As medicamentações, que incluem comprimidos de sono -- alguns de que são os hypnotics sedativos -- tenha frequentemente os efeitos secundários que causam problemas com balanço, memória e consciência situacional, de acordo com Buxton e sua colegas, Lee de Soomi, professor assistente da pesquisa na saúde biobehavioral, Penn State, e Tuo-Yu Chen, professor adjunto de visita, Faculdade de Medicina do Duque-NUS Graduação e uma filial internacional da faculdade no centro de Penn State para o envelhecimento saudável, que relatam seus resultados na introdução actual do sono.

Mais provavelmente uma pessoa tem a dificuldade que dorme, mais provavelmente estão indo ser ascendentes e andando ao redor na obscuridade na noite,” disse Buxton. “Você pôde pensar que se têm uma medicamentação médico-prescrita do sono que o risco de queda pôde ir para baixo porque eles ficaria na base, mas não faz. Agrava-se.”

As quedas são um interesse principal da saúde para uns adultos mais velhos e uma tensão cara no sistema americano da saúde, de acordo com os pesquisadores. Mais de 30 por cento dos adultos envelheceram 60 quem vivem no seus próprios -- moradia da comunidade -- queda todos os anos. Os custos por quedas na população de um adulto mais velho são calculados em $23,3 bilhões.
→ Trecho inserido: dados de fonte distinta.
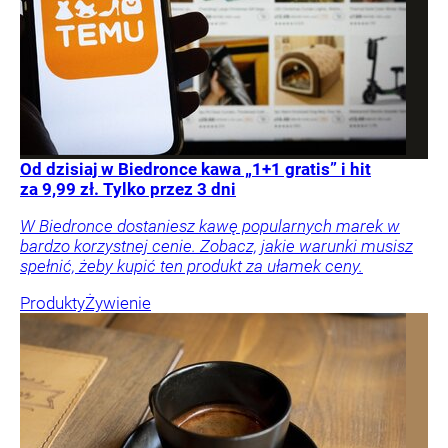
Od dzisiaj w Biedronce kawa „1+1 gratis” i hit
za 9,99 zł. Tylko przez 3 dni
W Biedronce dostaniesz kawę popularnych marek w
bardzo korzystnej cenie. Zobacz, jakie warunki musisz
spełnić, żeby kupić ten produkt za ułamek ceny.
Produkty
Żywienie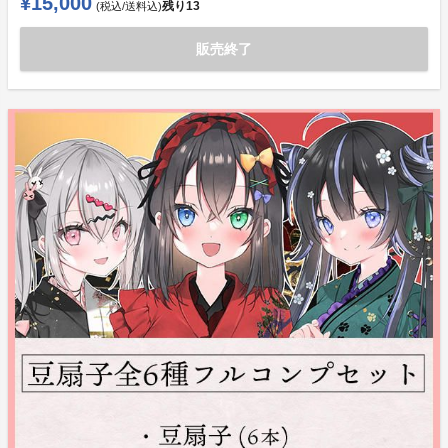
¥15,000
残り
13
(税込/送料込)
販売終了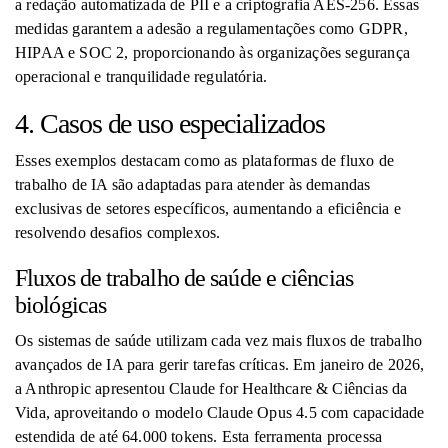
a redação automatizada de PII e a criptografia AES-256. Essas
medidas garantem a adesão a regulamentações como GDPR,
HIPAA e SOC 2, proporcionando às organizações segurança
operacional e tranquilidade regulatória.
4. Casos de uso especializados
Esses exemplos destacam como as plataformas de fluxo de
trabalho de IA são adaptadas para atender às demandas
exclusivas de setores específicos, aumentando a eficiência e
resolvendo desafios complexos.
Fluxos de trabalho de saúde e ciências
biológicas
Os sistemas de saúde utilizam cada vez mais fluxos de trabalho
avançados de IA para gerir tarefas críticas. Em janeiro de 2026,
a Anthropic apresentou Claude for Healthcare & Ciências da
Vida, aproveitando o modelo Claude Opus 4.5 com capacidade
estendida de até 64.000 tokens. Esta ferramenta processa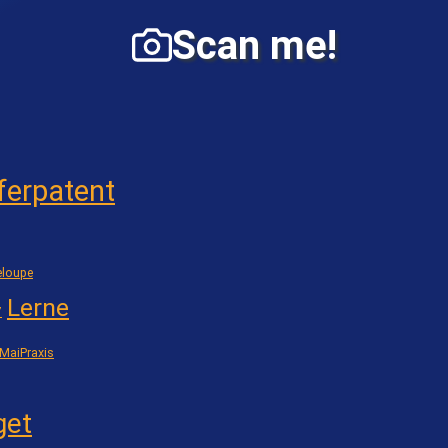
Scan me!
ferpatent
loupe
Lerne
7
MaiPraxis
get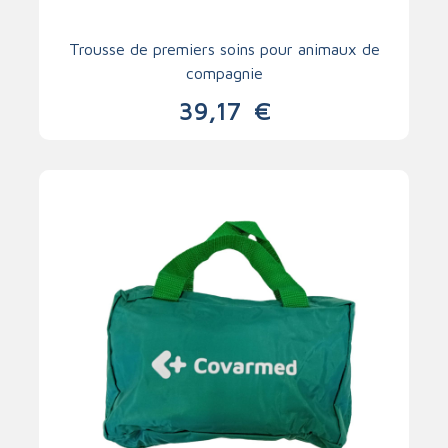
Trousse de premiers soins pour animaux de
compagnie
39,17
€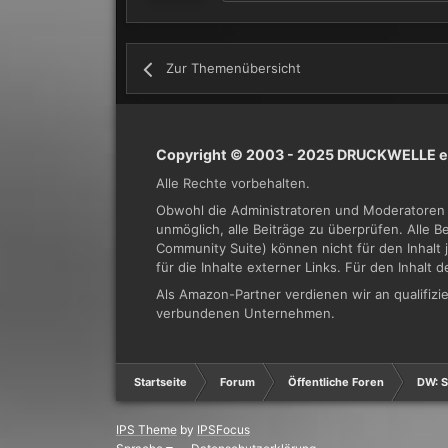
Zur Themenübersicht
Copyright © 2003 - 2025 DRUCKWELLE e.
Alle Rechte vorbehalten.
Obwohl die Administratoren und Moderatoren 
unmöglich, alle Beiträge zu überprüfen. Alle 
Community Suite) können nicht für den Inhalt 
für die Inhalte externer Links. Für den Inhalt 
Als Amazon-Partner verdienen wir an qualifi
verbundenen Unternehmen.
Startseite
Forum
Öffentliche Foren
DW: S
IPS Theme
by
IPSFocus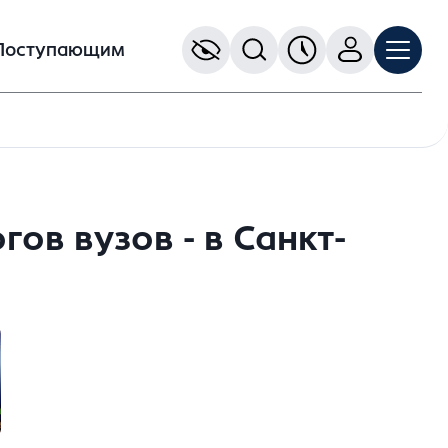
Поступающим
в вузов - в Санкт-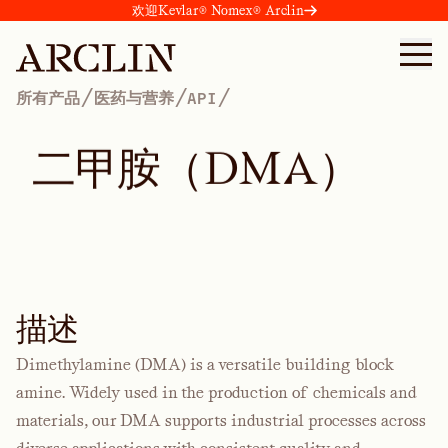
欢迎Kevlar® Nomex® Arclin
/
/
/
所有产品
医药与营养
API
二
甲
胺
（
D
M
A
）
描述
Dimethylamine (DMA) is a versatile building block
amine. Widely used in the production of chemicals and
materials, our DMA supports industrial processes across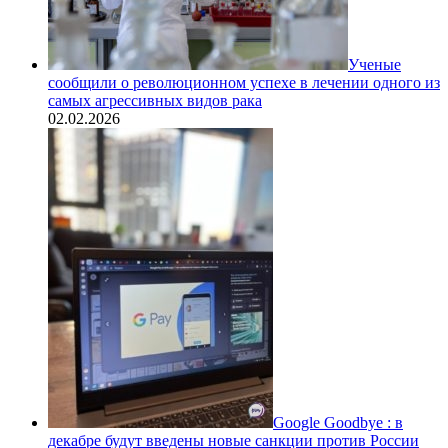
Ученые
сообщили о революционном успехе в лечении одного из
самых агрессивных видов рака
02.02.2026
Google Goodbye : в
декабре будут введены новые санкции против России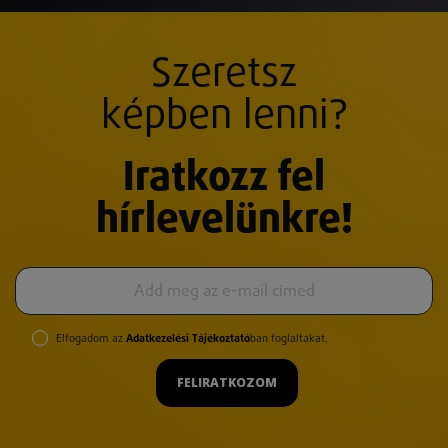
Szeretsz
képben lenni?
Iratkozz fel
hírlevelünkre!
Elfogadom az
Adatkezelési Tájékoztató
ban foglaltakat.
FELIRATKOZOM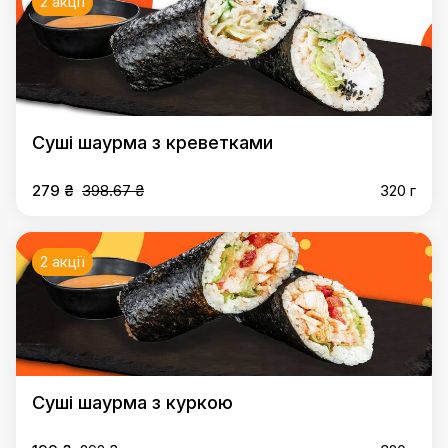
2 акції
Суші шаурма з креветками
279 ₴
398.67 ₴
320 г
2 акції
Суші шаурма з куркою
Buxton sugere que as aproximações não-droga-relacionadas a tratar desordens de sono possam ser mais eficazes para uns adultos mais velhos e não os pôr em risco das quedas aumentadas.

“Se você tem a dificuldade que dorme o tratamento o mais eficaz é terapia comportável cognitiva para a insónia -- CBTi -- qual ensina pacientes como aprender dormir bem outra vez,” disse Buxton. “Ao contrário, as medicamentações têm muitas conseqüências sem intenção que se agravam com idade mais atrasada e com a duração das tomar. Quase todas as medicamentações do sono são significadas somente para o uso a curto prazo e mesmo as indicações a longo prazo do uso são supor realizar-se na ordem das semanas, não décadas.”

Os pesquisadores igualmente encontraram uma relação entre o número de sintomas da insónia e caem risco. Os quatro sintomas da insónia -- incomode a queda adormecida, acordar durante a noite, acordar demasiado cedo e o sentimento descansado -- todos aumentaram os riscos de quedas para uns adultos mais velhos, de acordo com os pesquisadores.

A probabilidade de uma queda vai firmemente para cima de 28 por cento para uns adultos mais velhos sem sintomas da insónia, a 40 por cento para uns adultos mais velhos que relatam quatro sintomas diferentes da insónia, de acordo com os pesquisadores. Contudo, o risco de quedas para aqueles que tomam a medicina médico-prescrita da insónia era sempre mais alto para uns adultos mais velhos com insónia, mesmo aqueles que tiveram todos os quatro sintomas da insónia. Buxton disse que a pesquisa futura deve ser visada estudando maneiras de melhorar o sono de uns adultos mais velhos sem comprimidos de sono.

“Nós temos uma necessidade urgente de obter uns adultos mais velhos com insónia fora de medicamentações hipnóticas, contraindicated frequentemente em uns adultos mais velhos,” disse Buxton. “Nós pensamos que os estudos seguintes os mais importantes a fazer são como controlar esse processo da titulação com terapia comportável cognitiva ajudar a uns adultos mais velhos que dormem bem sem os efeitos secundários de drogas hipnóticas.”

Os dados usados pesquisadores da saúde e da aposentadoria estudam, um estudo longitudinal que caracteriza uma amostra representativa de 6.882 americanos do instituto nacional no envelhecimento.

“Os dados das horas são publicamente - a série de dados disponível e os dados recolhidos eram sobre os estilos de vida de adultos mais velhos e o seu estado de saúde, assim que estes adultos mais velhos eram de bom funcionamentos, os adultos mais velhos da comunidade-moradia envelhecidos 65 e mais velho nos E.U.,” disse o Lee. “Eu penso que é justo dizer que é nacionalmente representativo deste grupo. Também, este é um dos primeiros estudos que revelam as associações longitudinais da carga da insónia e dormem medicamentações com quedas.”